A health worker raised alarms about the coronavirus. Then he lost his job.


MILAN – In February, she said that the directors of the nursing home where she worked prevented her from wearing a mask, for fear it would scare patients and their families. In March, she became infected and talked about the coronavirus that spreads around the house. In May, he was fired amid claims he had “damaged the company’s image.”

Hamala Diop, a 25-year-old medical assistant, questioned the decision in a lawsuit to be heard in court on Monday. The procedures will raise the question of whether whistleblowers have paid a price by raising alarms about dangerous conditions in medical facilities.

After successfully narrowing the curve of new cases after a devastating initial outbreak, Italy is preparing for a potential second wave.

The country, with the oldest population in Europe, was especially affected by the coronavirus, and almost half of the infections reported in April occurred in nursing homes, according to the Italian National Institute of Health. The breadth of the outbreak put the management of nursing homes under judicial and media scrutiny.

As the country fears the emergence of new groups, some are concerned that the Diop experience may have a chilling effect on those seeking to generate early warnings of potentially dangerous behavior.
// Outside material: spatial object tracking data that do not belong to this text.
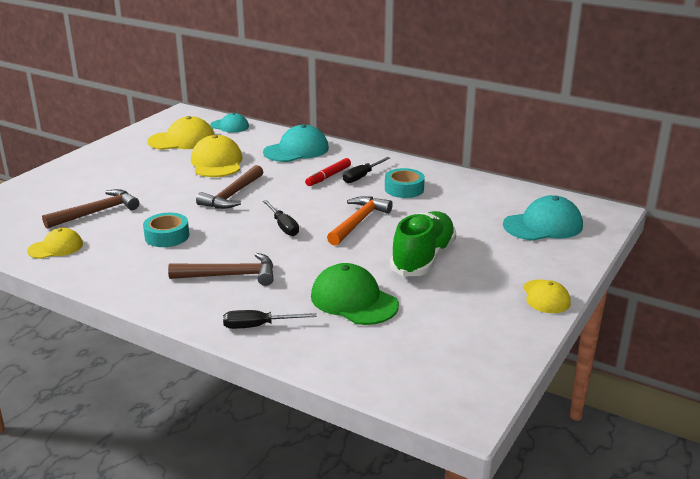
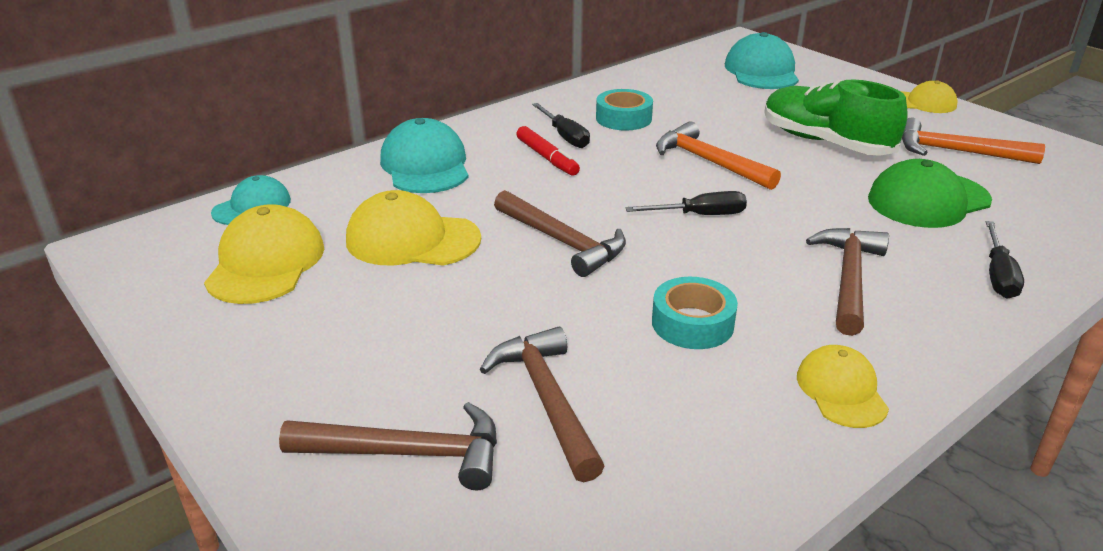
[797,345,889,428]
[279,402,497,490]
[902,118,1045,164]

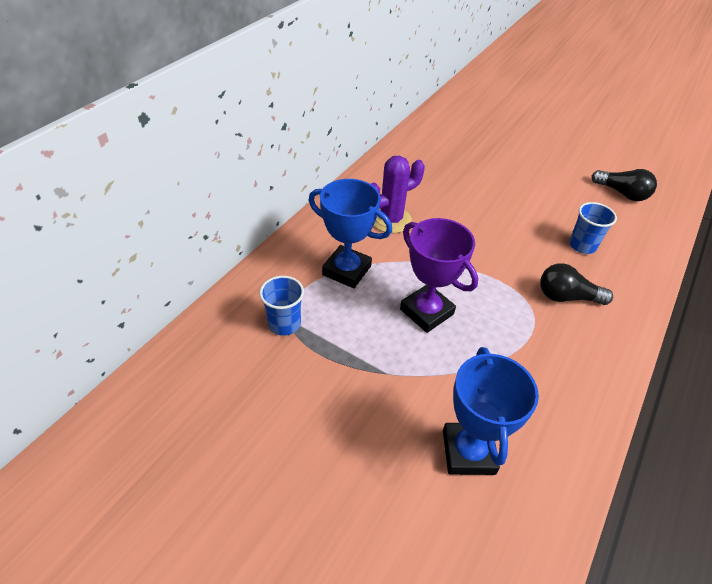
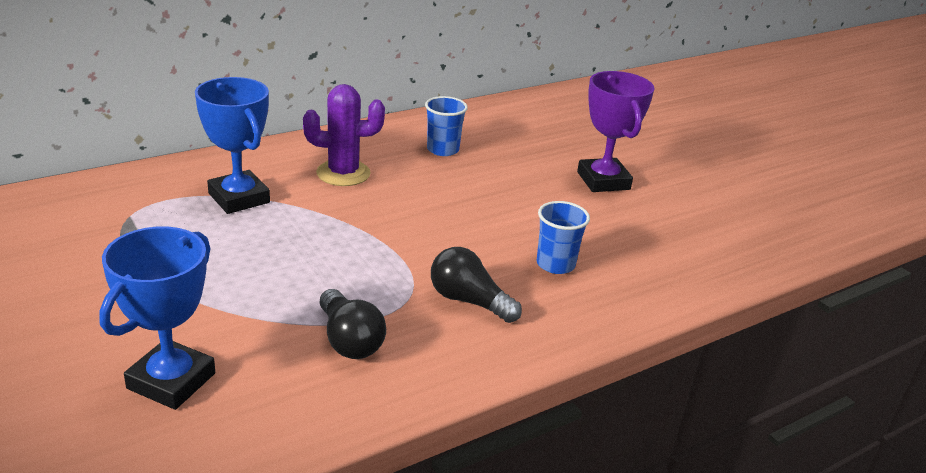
[425,96,468,156]
[577,71,655,192]
[319,289,386,359]

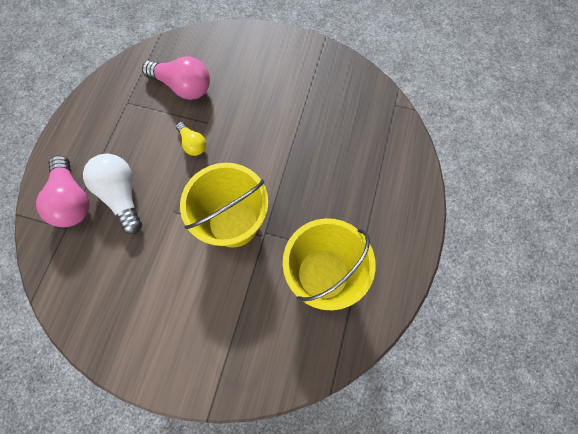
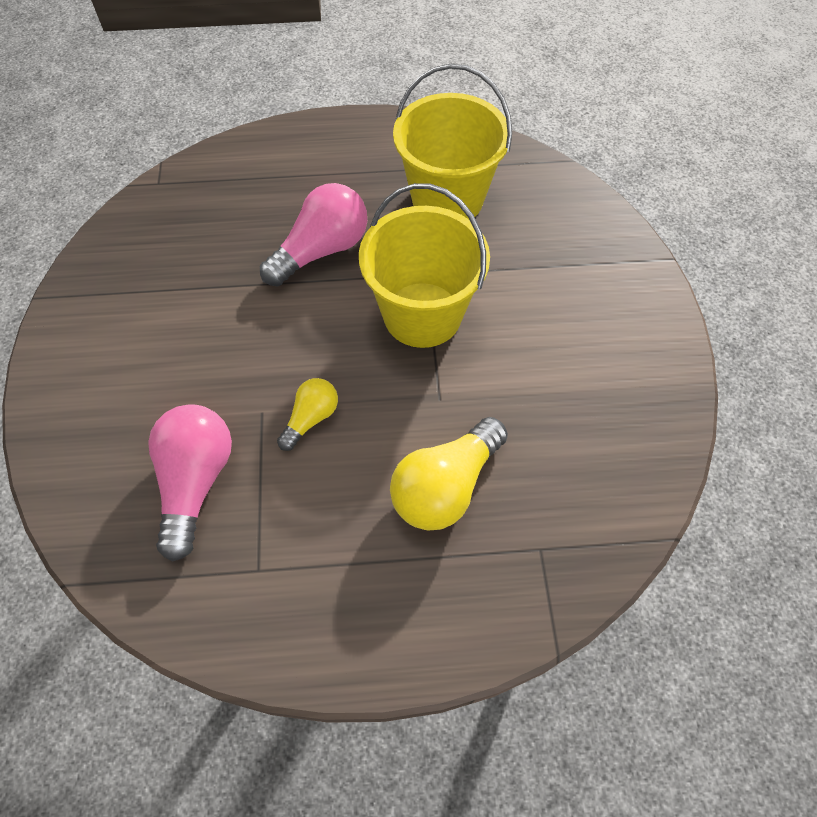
[260,183,367,287]
[390,417,508,530]

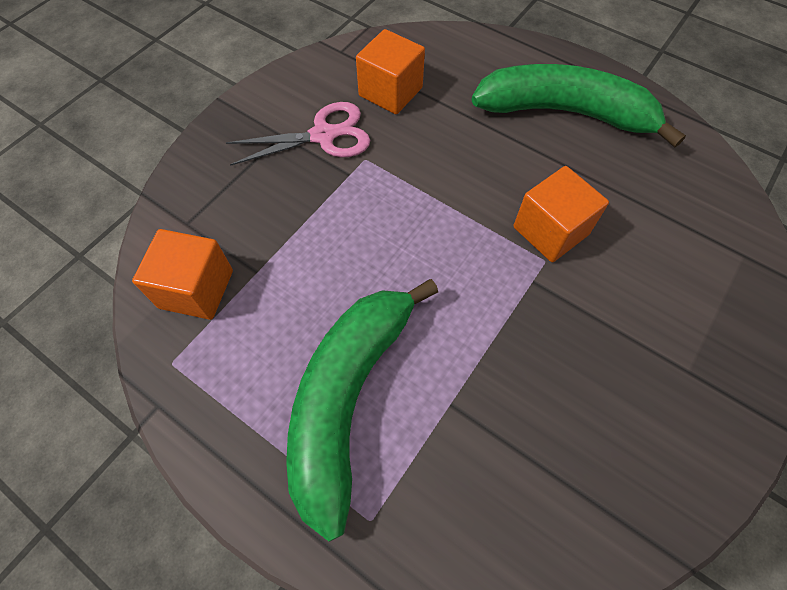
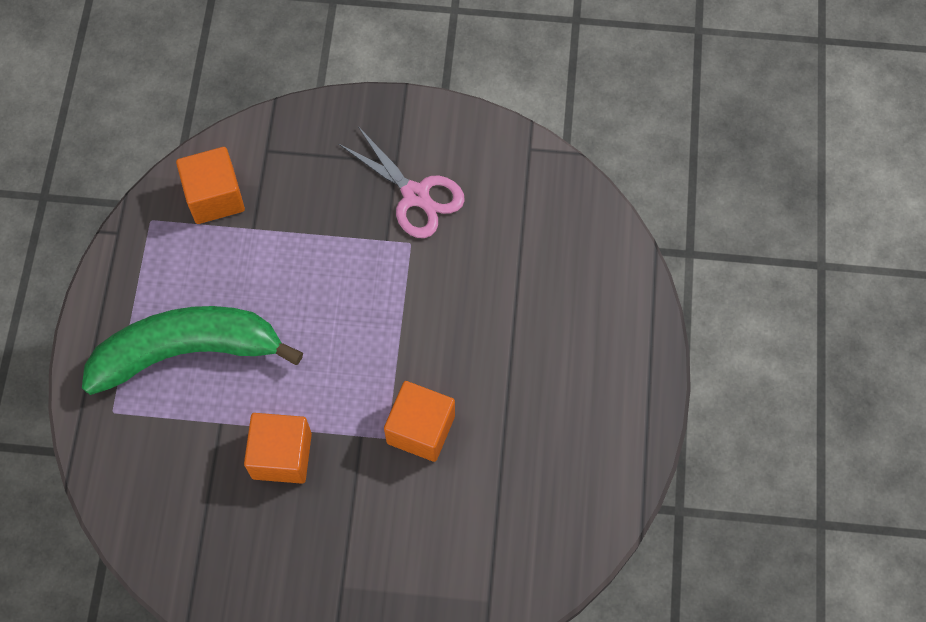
[244,413,312,484]
[472,64,686,148] (first image)

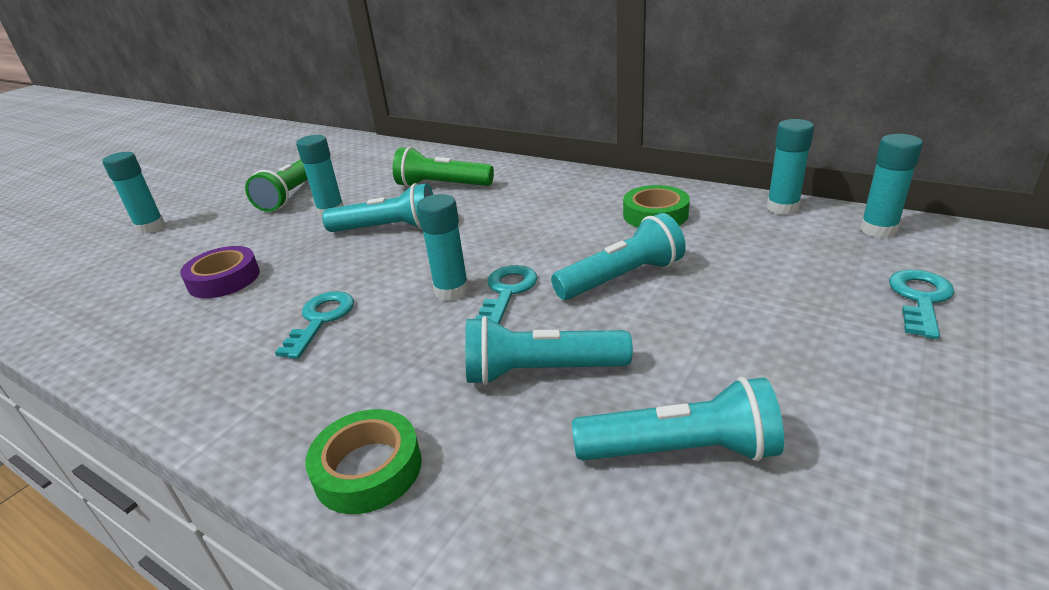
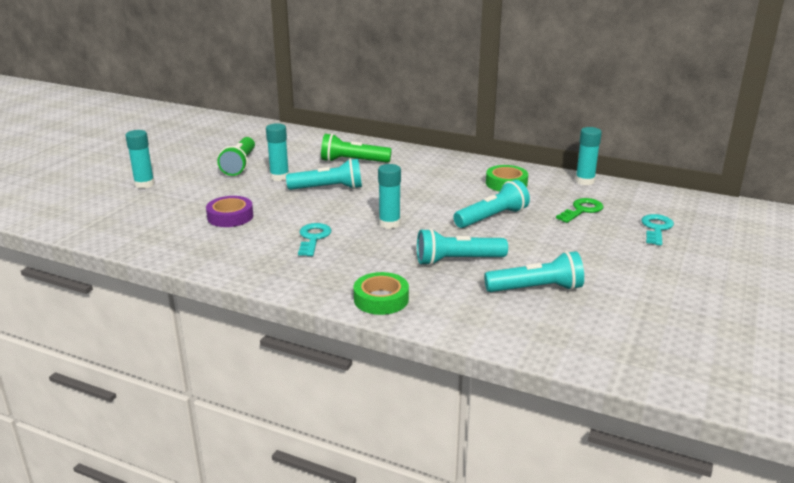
[475,265,537,324] (first image)
[860,134,923,238] (first image)
[556,198,604,223]

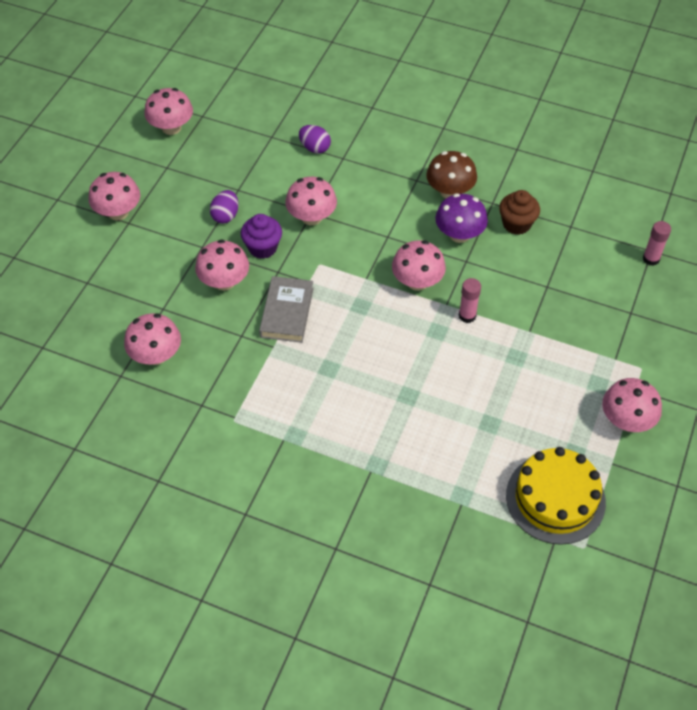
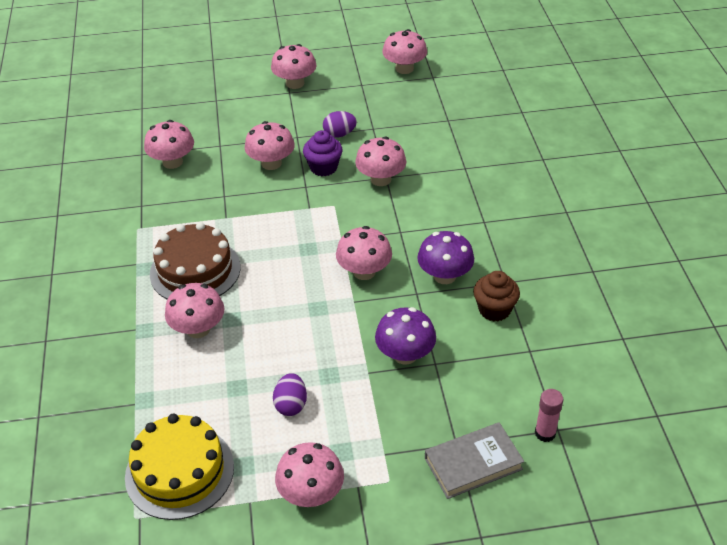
[425,422,524,499]
[273,373,307,416]
[426,151,477,198] (first image)
[459,278,481,323] (first image)
[150,222,241,299]
[165,283,224,338]
[375,307,436,365]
“No one protected us from contracting the virus,” said Diop, “and no one protected us from being fired.”

On February 26, when officials had already closed the cities in the northern region of Lombardy, a director of the Palazzolo Institute of the Don Gnocchi Foundation, a nursing home in Milan where Mr. Diop worked, walked to the room where the Mr. Diop and his colleagues were tidying up the dining room. Diop said in an interview that the director told them not to wear masks, that the building was safe and that they should not scare residents away. When presented with this account, the foundation said they had always rejected any allegation that employees were unable to wear masks as “serious and unfounded.”

For more than two weeks, while the coronavirus epidemic was exploding in the region, Diop said that he and his colleagues washed, changed and fed residents without wearing masks or other protection. More than 150 residents would die in March and April, according to Milan prosecutors investigating the case. When asked if that number was correct, nursing home officials declined to comment.

Credit…Hamala Diop

“They watched television and saw what was happening outside,” he said of the residents, “but I had to reassure them and tell them that the virus will never enter our safe place.”

The director of human resources encouraged managers to place licensed employees who “polarized” or insisted on wearing protective gear “even when not required,” according to an email presented as evidence. Diop said he received his first mask on March 12, when more than 15,000 people in the country had already been infected and days after the government imposed nationwide restrictions on movement and work.

That same day, Mr. Diop fell ill. A week later, his swab test was positive for the virus. His mother, who also works at home, was also infected.

Eleven days after she got sick, she filed her complaint with 17 colleagues, most of whom also had the virus. In it, they argued that the administration had covered up the first cases of coronavirus among staff and prevented them from wearing the necessary protective equipment, contributing to the spread in the nursing home.

“We are his arms and legs and everyone becomes like our grandparents and grandmothers,” Diop said of the residents. “And they prevented us from protecting them,” he said, referring to management.

In a statement, the foundation’s lawyers said the home had followed instructions from the Italian National Institute of Health about wearing masks, and that communications about infections among workers were conducted in accordance with privacy laws.

After Italian newspapers published news of the lawsuit, dozens of the victims’ families filed similar complaints. Milanese prosecutors opened a criminal investigation into the administration of the house. On May 7, Diop was fired by the cooperative that employed him, a subcontractor to the foundation, for talking to reporters about the lawsuit, and many of his colleagues were also transferred or removed.

Diop questioned the decision, and on Monday his lawyer, Romolo Reboa, said he would argue in court that Italian and European laws on whistleblowers should protect workers who alert to life-threatening situations. Mr. Reboa cited a similar case of a nurse in Rome who was fired after speaking anonymously on the radio about the lack of masks at her hospital.

“In nursing homes, Covid’s policy was that if you talk, they will penalize you,” said Reboa. “And this created a climate of intimidation that had a direct impact on the number of deaths.”

Diop, originally from Mali, lives with his parents and two brothers in Cormano, a small town north of Milan. He said losing his job was a serious financial setback and that he was concerned about not finding a new job given his record.

While he expected to face some consequences for his actions, he said he did not believe he would lose his job, as the government had imposed a freeze on layoffs during the emergency and health workers were particularly sued.

“We are only heroes when they like it,” he said.